By car via the A81 via Singen/St. Gallen or the A7/A96 via Memmingen via Feldkirch. If you travel via Austria, you can save the Swiss annual vignette and only need to buy the Austrian 10-day vignette.
By train you can get to Liechtenstein from Stuttgart via Zurich and Sargans. At the border, take bus 11 to Vaduz.

Overnight stay:
We stayed at the Hotel Meierhof in Triesen, only a few minutes away from Vaduz. The bus to Vaduz stops directly in front of the house, so you can leave your car behind. There are also regular good connections to the starting points of the hiking tours.
Hotel Meierhof, Meierhofstr. 15, Triesen,

Food & Drink:
Restaurant Marèe (in the Hotel Sonnenhof), Mareestrasse 29, Vaduz,

Court Winery of the Prince of Liechtenstein, Feldstrasse 4, Vaduz,
A wine tasting (2 wines A 0,1 l) in the princely Hofkellerei is included in the museum and experience passport.

Liechtenstein Center, Stadtle 39, Vaduz,
Website of Vaduz:

With the Museum and Experience Pass, you can ride the bus for free on all LIEmobil lines, visit various museums, as well as receive small gifts, z.B. a free coffee at the Demmel roastery in Schaan.
Valid for one, two or three days, the pass costs CHF 25/29/39 for adults. Available at the Liechtenstein Center or at the Bus Welcome Desk in Vaduz, as well as some other tourist information offices in the country. More info at www.experience

Treasury, Stadtle 37, Vaduz
Tokens for visiting the treasury can be bought at the ticket office of the Postal Museum or the National Museum (8 CHF), with the Museum and Experience Pass the entrance is free of charge.

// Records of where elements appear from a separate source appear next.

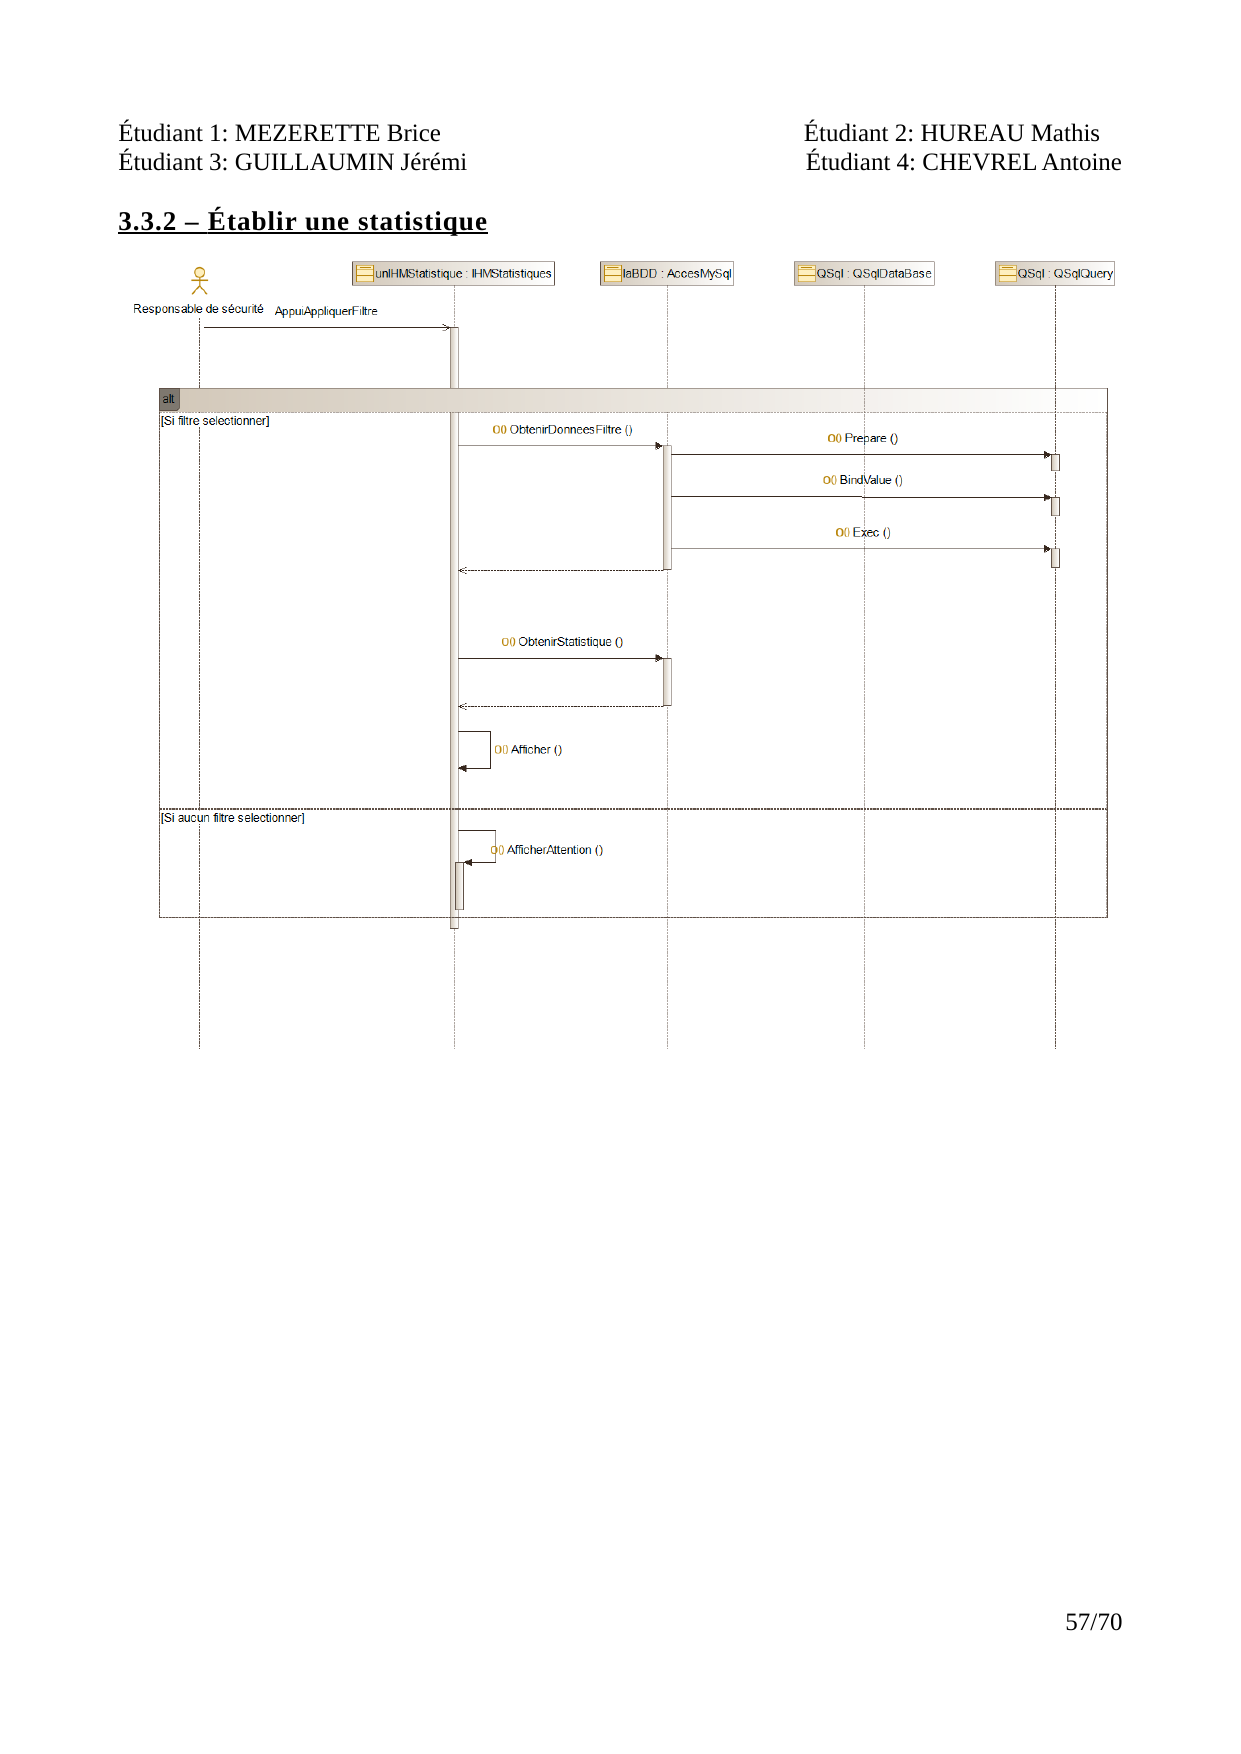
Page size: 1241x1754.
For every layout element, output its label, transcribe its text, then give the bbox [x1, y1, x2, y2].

picture [118, 253, 1123, 1057]
text 3.3.2 – Établir une statistique [118, 205, 1122, 236]
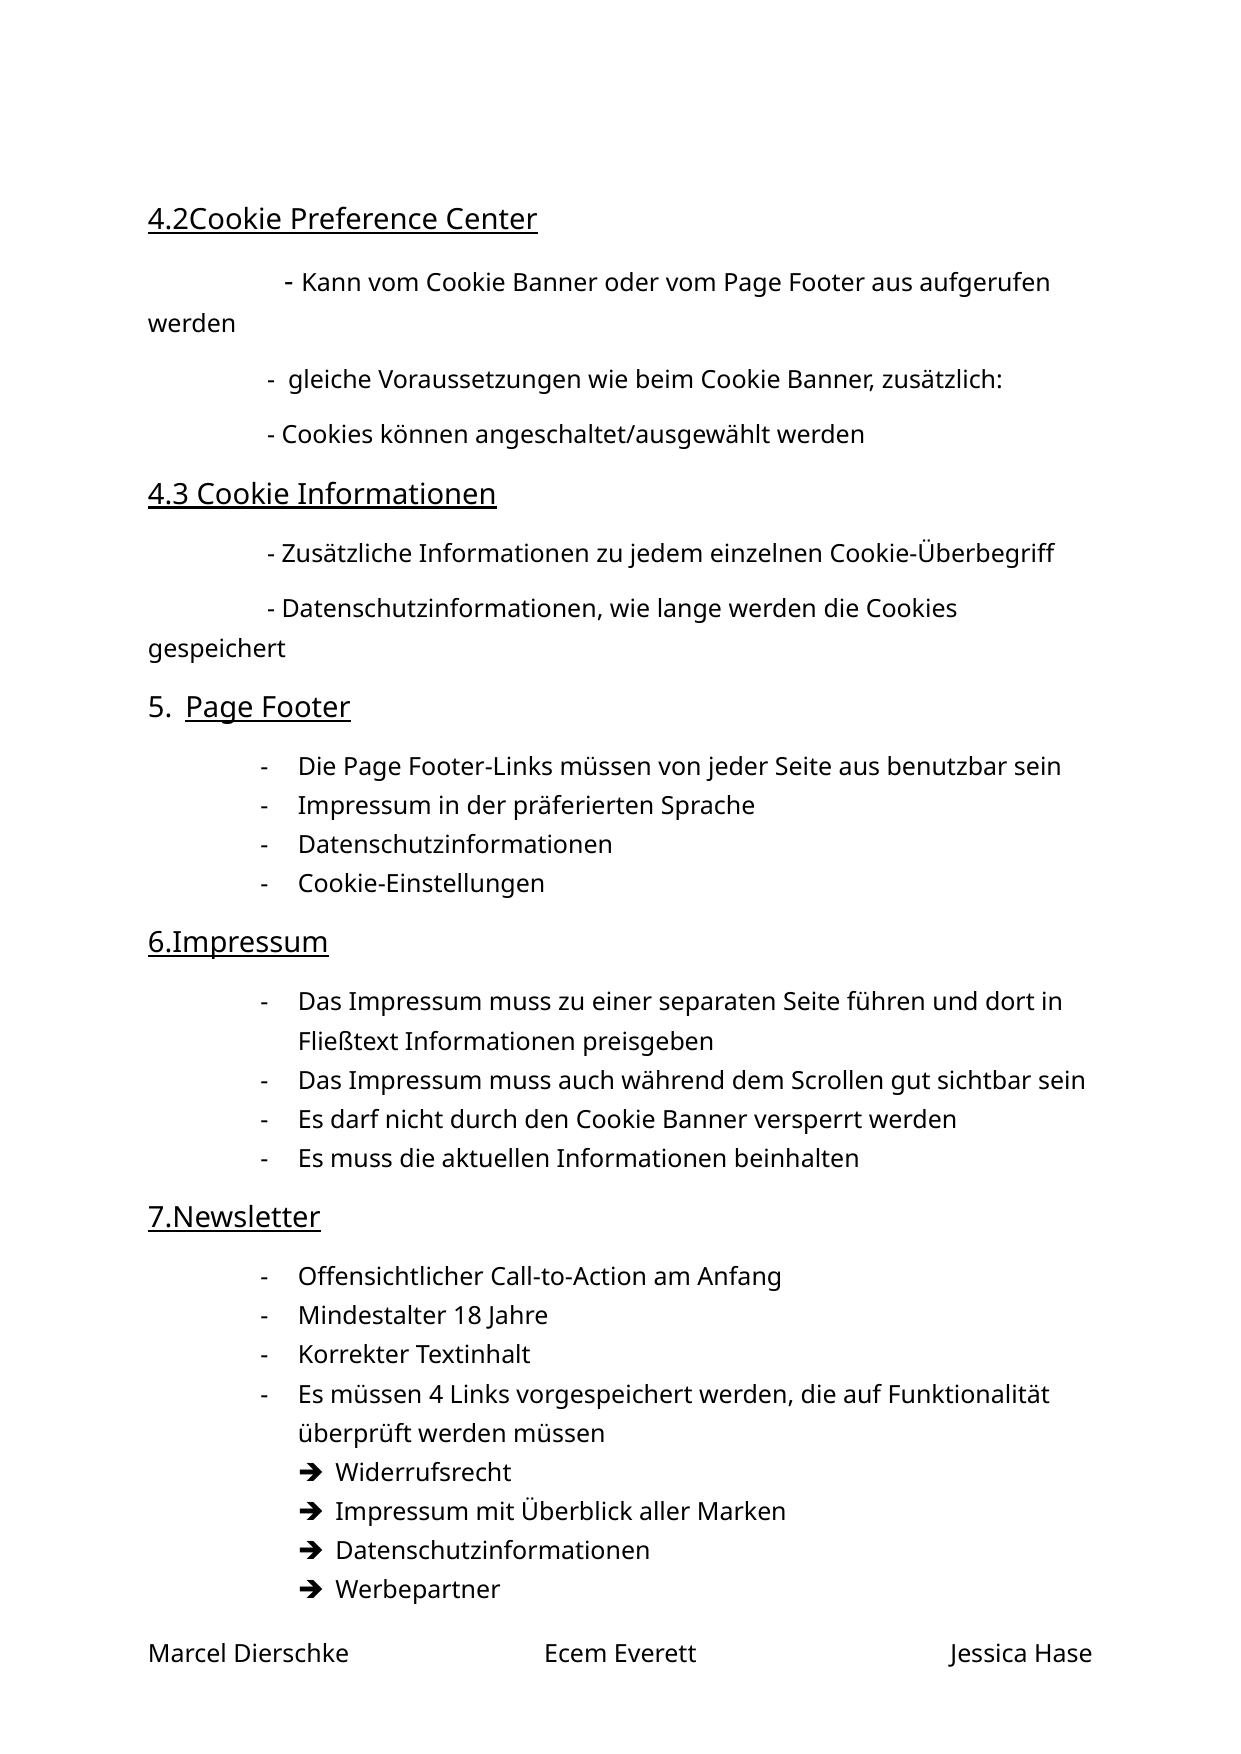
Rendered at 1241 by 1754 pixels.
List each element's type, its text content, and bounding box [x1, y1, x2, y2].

text - gleiche Voraussetzungen wie beim Cookie Banner, zusätzlich: [148, 361, 1093, 395]
list Cookie-Einstellungen [260, 866, 1093, 900]
list Impressum mit Überblick aller Marken [298, 1494, 1093, 1528]
list Offensichtlicher Call-to-Action am Anfang [260, 1259, 1093, 1293]
list Es muss die aktuellen Informationen beinhalten [260, 1141, 1093, 1175]
list Werbepartner [298, 1572, 1093, 1606]
list Mindestalter 18 Jahre [260, 1298, 1093, 1332]
list Das Impressum muss auch während dem Scrollen gut sichtbar sein [260, 1062, 1093, 1096]
list Datenschutzinformationen [298, 1533, 1093, 1567]
list Es müssen 4 Links vorgespeichert werden, die auf Funktionalität überprüft werden müssen [260, 1376, 1093, 1449]
text 4.3 Cookie Informationen [148, 473, 1093, 513]
text - Cookies können angeschaltet/ausgewählt werden [148, 417, 1093, 451]
list Korrekter Textinhalt [260, 1337, 1093, 1371]
list Widerrufsrecht [298, 1454, 1093, 1489]
list Die Page Footer-Links müssen von jeder Seite aus benutzbar sein [260, 748, 1093, 782]
list Datenschutzinformationen [260, 827, 1093, 861]
text 6.Impressum [148, 922, 1093, 961]
list Das Impressum muss zu einer separaten Seite führen und dort in Fließtext Informationen preisgeben [260, 984, 1093, 1057]
list Es darf nicht durch den Cookie Banner versperrt werden [260, 1101, 1093, 1136]
text 4.2Cookie Preference Center [148, 198, 1093, 238]
text - Zusätzliche Informationen zu jedem einzelnen Cookie-Überbegriff [148, 535, 1093, 569]
text - Datenschutzinformationen, wie lange werden die Cookies gespeichert [148, 591, 1093, 664]
text 5. Page Footer [148, 686, 1093, 726]
list Impressum in der präferierten Sprache [260, 787, 1093, 822]
text - Kann vom Cookie Banner oder vom Page Footer aus aufgerufen werden [148, 261, 1093, 339]
text 7.Newsletter [148, 1196, 1093, 1236]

With the Vaduzer Stadtlezug you can explore the city in the summer on the comfortable tour. Duration ca. 30 minutes (daily 13 and 16.30 hrs), tickets are available at the Bus Welcome Desk (the Citytrain ride is free with the Museum and Adventure Pass).

Small but nice: Vaduz, the capital of the dwarf state Liechtenstein has a lot to offer: Culture, culinary delights and the mountains are also not far away. Ideal for a short trip in between. #Vaduz #Liechtenstein #Travel tips

This is an editorial contribution, which could nevertheless have a promotional effect under certain circumstances. The trip was kindly supported by Liechtenstein Marketing. In my research, I work in part with tourism associations, tour operators and hotels. This has no influence on the nature, content and scope of my articles; my opinion remains, as always, my own.